TKWO――音楽とともにある人生♪ ファゴット・福井弘康さん Vol.1

日本トップレベルの吹奏楽団として知られる東京佼成ウインドオーケストラ(TKWO)。演奏会をはじめ、ラジオやテレビ出演など、多方面で活躍する。また長年、全日本吹奏楽コンクールの課題曲の参考演奏を行っていることから、特にコンクールを目指す中学生・高校生の憧れの存在でもある。今回は、ファゴット奏者の福井弘康さん。楽器の特徴や、音楽との出合いについて聞いた。

さりげない格好良さ――ファゴットの魅力

――ファゴットとは、どんな楽器ですか?

イタリア語で「木の束」を意味するファゴットは、全長が1.4メートルほどで、1本の木の管を二つに折ったような形状をしています。ですから、実際の管の長さはその楽器の倍くらいあるということになりますね。木管楽器では一番の大きさです。
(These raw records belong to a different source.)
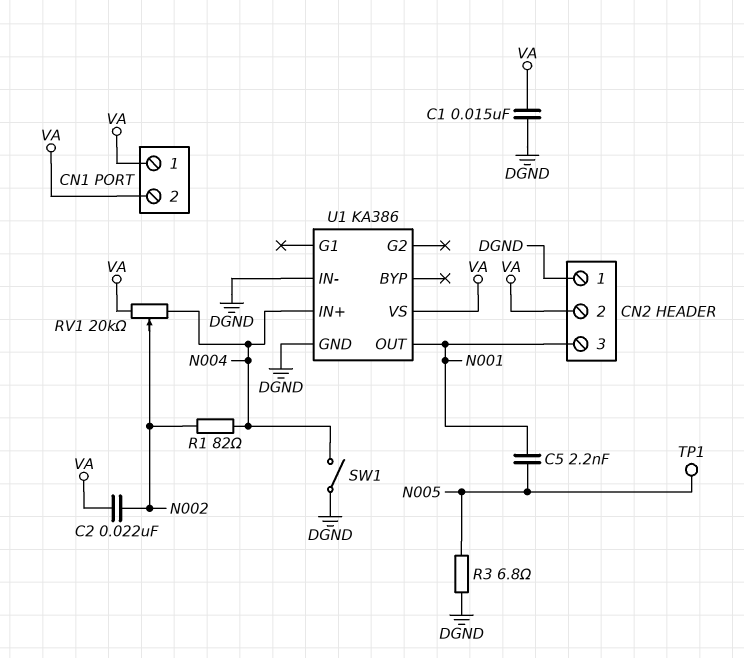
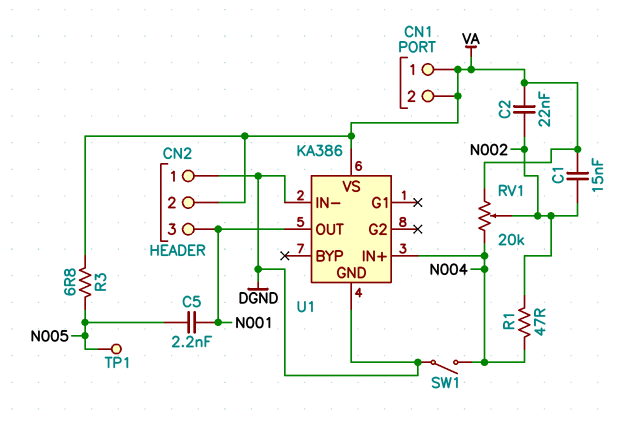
C1: 15nF (DGND, VA) -> 15nF (N002, VA)
R1: 82 (N002, N004) -> 47 (N002, N004)
R3: 6.8 (DGND, N005) -> 6.8 (N005, VA)

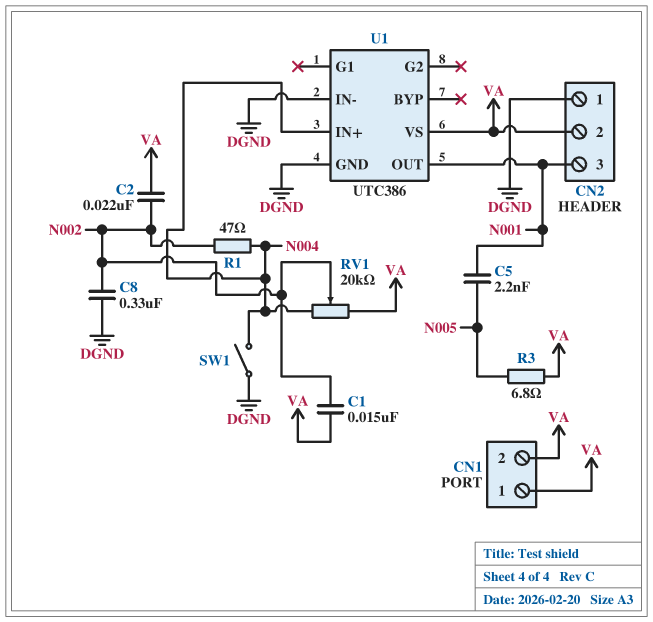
C8: none -> 330nF (DGND, N002)
TP1: test point (N005) -> none
U1: KA386 -> UTC386

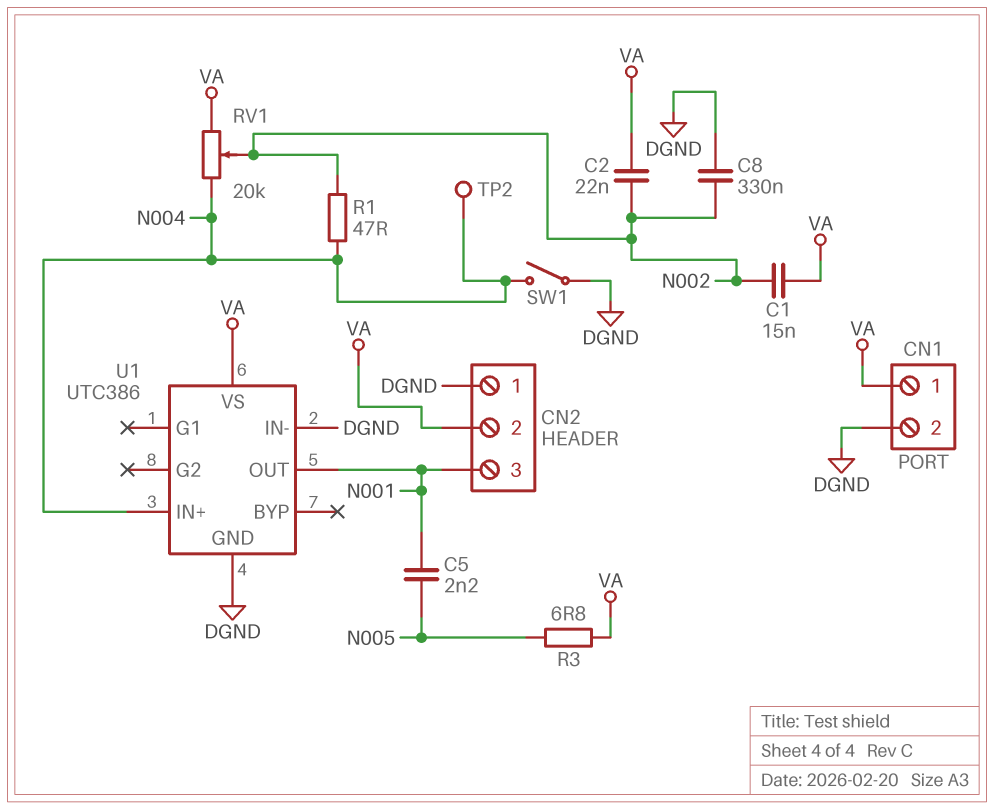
CN1 pin 2: VA -> DGND
TP2: none -> test point (N004)

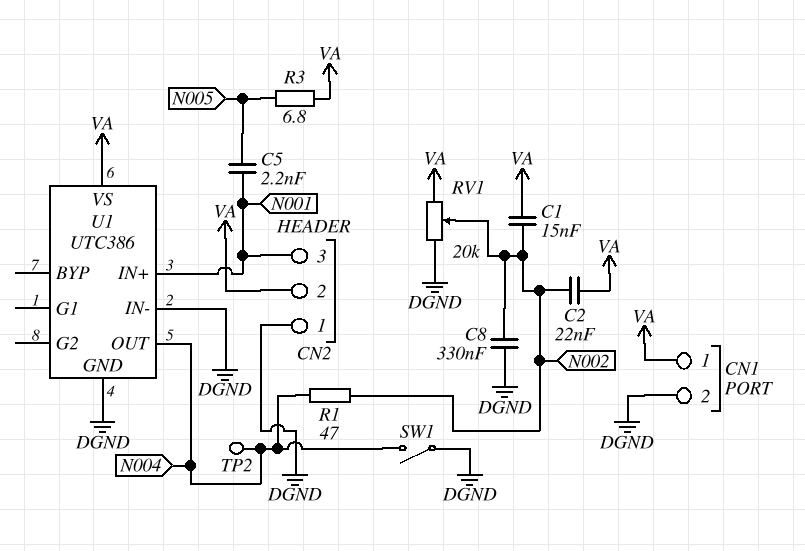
RV1: 20k (N004, VA, wiper N002) -> 20k (DGND, VA, wiper N002)
U1 pin IN+: N004 -> N001
U1 pin OUT: N001 -> N004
優しく柔らかな音色が魅力的で、ベートーベンはこれを「天からの声」と表現しました。確かに、テノール歌手の歌声のような音色で中低音を奏でますから、ベートーベンはきっと、その響きを神々しく感じたのでしょうね。吹く際には、葦(あし)の茎で出来たリードが必要ですが、クラリネットやサックスのように、1枚のリード(シングルリード)ではなく、2枚のリード(ダブルリード)を震わせて音を出します。

合奏では、トランペットやフルートのように“ひときわ目立つ”といった主旋律を担うことは、他の楽器に比べると少ないかも知れません。楽団の奏でるメロディーが引き立つよう、サポート役を担うことが多い楽器です。決して派手ではないけれど、ファゴットの役割はとても多く、ベース、ハーモニー、リズム、対旋律、メロディーを担う、何でもできる“隠れた万能楽器”です。そういった意味で、なくてはならない存在――そうしたさりげない格好良さが、僕は好きです。

――ファゴットの特徴を教えてください

ギネスブックが認める「世界で一番難しい木管楽器」は、ファゴット……ではありません。同じダブルリードの仕組みで音を出すオーボエです。確かにオーボエも難しい楽器なので、そう言われるのは分かるんですけどね。ただ、「ちょっと待った!」と言わせてください。ファゴットは管楽器で唯一、10本の指を使う楽器なんですよ。特に親指の難しさときたら……。

大半の人が小学校や中学校の音楽でリコーダーを習ったと思いますが、吹く時の指の動かし方を思い出してみてください。右手の親指は楽器を支えるだけで、穴は押さえませんよね。ファゴットには、キー(穴)がこの右手の親指だけで四つ、左手の親指なんて九つもあるんです。もちろん、他の指も全てしっかり動かしますから、「ファゴットを一番難しい木管楽器として認めてもいいんじゃないか」と思うんです。だから、僕は、各地で子供たちに楽器を紹介する時、必ず「誰も教えてくれない秘密だけど、本当は、ファゴットが一番難しいんだ」ってそっと伝えています(笑)。

ファゴットには、左手の親指のキーが9つある

もし、ステージを囲むように観客席が設けられているホールなどで演奏を聴く機会があったら、ファゴット奏者の演奏する姿を後ろから見てみてください。前からだと、指の動きは他の管楽器と同じように見えるかもしれませんが、後ろの親指は休む暇がないほどめちゃくちゃ頑張っています(笑)。楽譜によっては指がつってしまいそうなほどです。軽快にリズムを刻み、どんなにすました表情で演奏していても、楽器の隠れた部分では大忙し。さりげなさの陰に潜む激しさに、ぜひ注目してみてください。